Autre sujet de mécontentement : la suppression pour les CFA de la possibilité de bénéficier du hors-quota. "C'est un marché de dupes, s'insurge Gilles Langlo. Ce que change la loi, c'est la surface de responsabilité des CFA mais sans moyens supplémentaires… La coupe est pleine !" Dans le cadre de la loi, les missions des CFA sont en effet précisées et élargies. Les CFA doivent désormais assurer "la cohérence entre la formation dispensée en leur sein et celle dispensée au sein de l'entreprise", développer "l'aptitude des apprentis à poursuivre des études", ou encore aider les postulants à l'apprentissage à trouver un employeur. "Sur le fond, nous sommes d'accord, mais le fait d'inscrire ces missions dans la loi les rend opposables", déplore Gilles Langlo.
Les grandes écoles font elles aussi part de leurs craintes liées à la réduction de la part des fonds librement affectés par les entreprises. "Pour nous, il y a une incidence financière évidente. C'est le début d'une tendance qui pourrait amener à ce que les fonds libres soient réduits à néant", précise Philippe Jamet, président de la Conférence des grandes écoles (CGE). D'après lui, la baisse du hors-quota pourrait engendrer une perte de 150 millions d'euros pour les grandes écoles. Un impact qui n'est pas compensé par ailleurs, alors que cette somme leur permet de financer des investissements, des bourses ou des innovations pédagogiques. Philippe Jamet regrette aussi le choix du gouvernement de dédier une part de la taxe d'apprentissage aux régions. "Nous allons injecter des quantités colossales de la taxe dans les régions dont l'efficience est inégale", assure-t-il, regrettant également la disparition des COM apprentissage. "Le coup est parti, nous allons veiller à ce qu'il n'y ait pas un deuxième train de mesures, et à être présents en région pour que l'enseignement supérieur ne soit pas défavorisé", ajoute Philippe Jamet.
A l'inverse, les régions, à l'image de l'Ile-de-France, se réjouissent de la suppression de ces COM. "Cette mesure paraît logique avec la réaffirmation du fait que l'apprentissage est une compétence pleine et entière des régions", signale ainsi Emmanuel Maurel, précisant toutefois que les conseils régionaux vont continuer à signer des COM territoriaux, et des COM avec les chambres consulaires, les organisations représentatives d'employeurs et de salariés et l'Etat.
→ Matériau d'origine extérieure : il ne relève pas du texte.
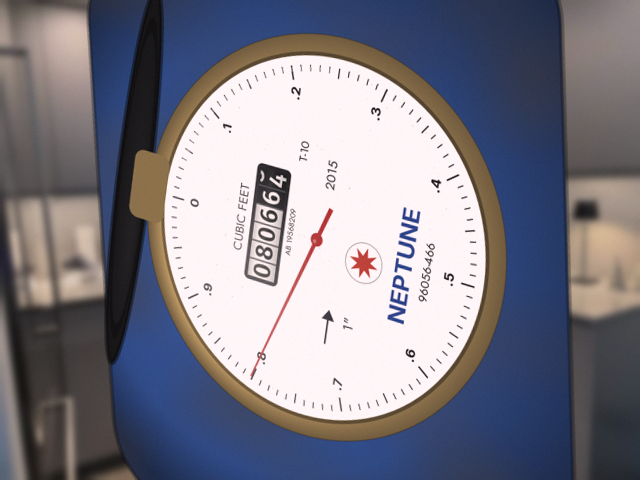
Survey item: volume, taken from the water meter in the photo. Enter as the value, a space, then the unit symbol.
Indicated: 80663.80 ft³
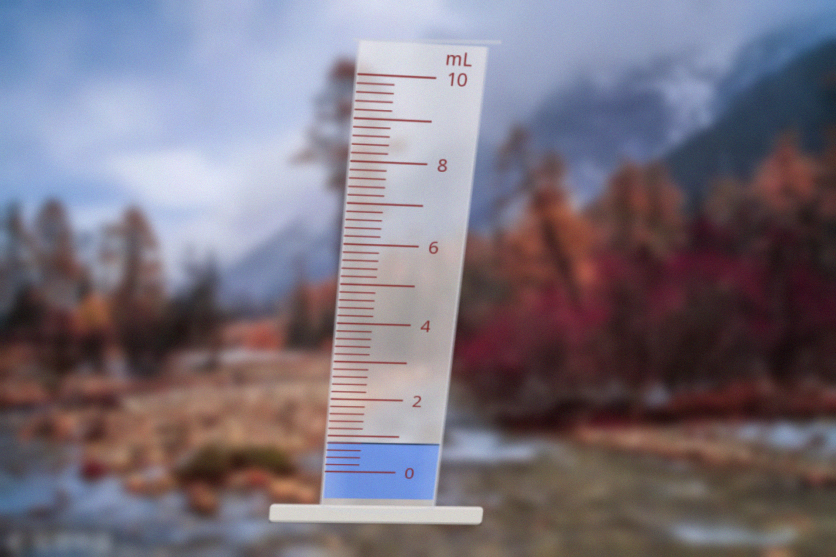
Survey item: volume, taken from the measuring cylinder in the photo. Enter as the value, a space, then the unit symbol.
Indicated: 0.8 mL
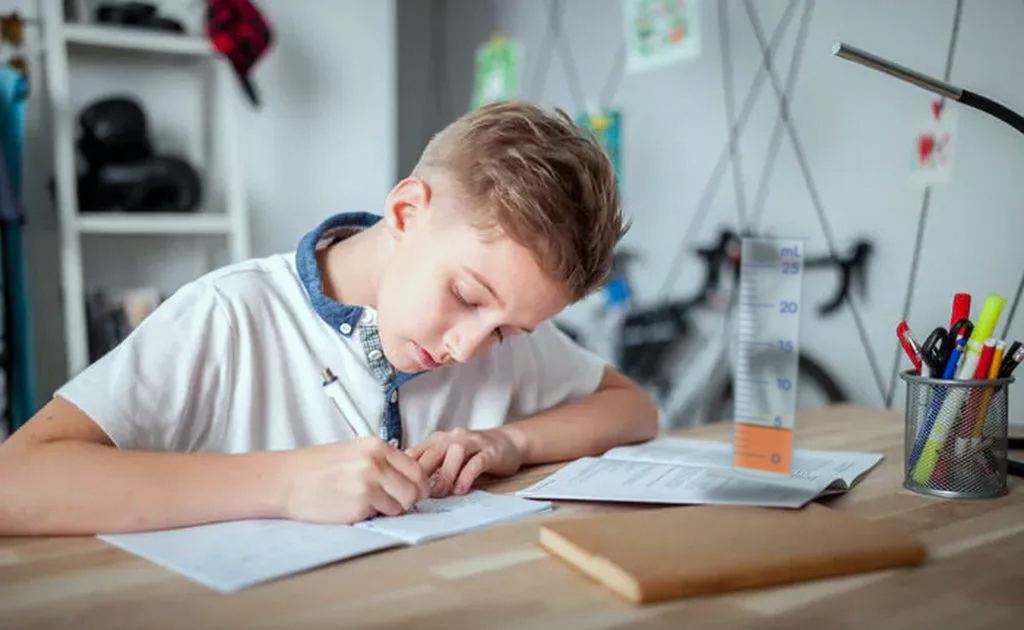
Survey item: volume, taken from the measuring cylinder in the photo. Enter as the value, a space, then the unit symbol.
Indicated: 4 mL
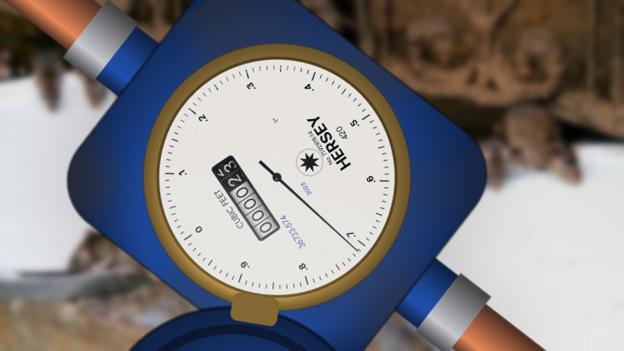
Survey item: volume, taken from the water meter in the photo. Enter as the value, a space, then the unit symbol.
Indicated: 22.71 ft³
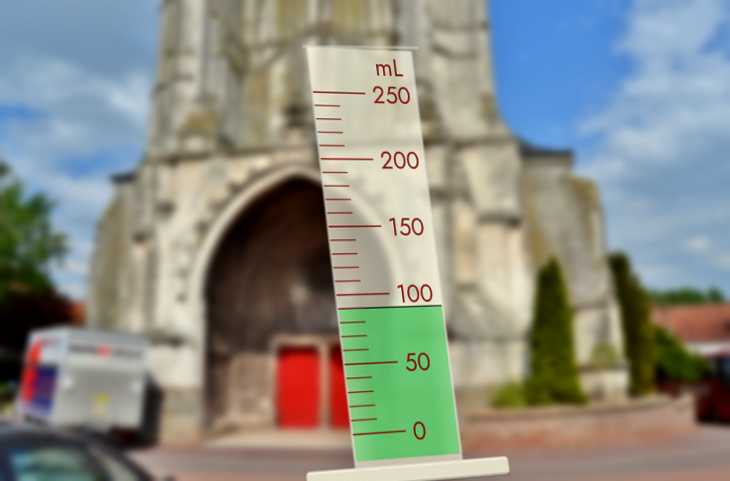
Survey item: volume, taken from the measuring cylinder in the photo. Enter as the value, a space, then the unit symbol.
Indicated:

Autres points positifs soulignés par le vice-président : la simplification induite par la loi, avec notamment la réduction du nombre d'organismes collecteurs de la taxe d'apprentissage (Octa), la possibilité de signer des contrats d'apprentissage en CDI, de renforcer le rôle des CFA et la réaffirmation du principe de gratuité de la formation…

Emilie Zapalski


*La CSA est une taxe additionnelle à la taxe d'apprentissage. Elle a été instituée par la loi du 24 novembre 2009 relative à l'orientation et à la formation professionnelle tout au long de la vie. Elle est versée par les entreprises de 250 salariés et plus dont le seuil de 4% de salariés en alternance n'est pas atteint.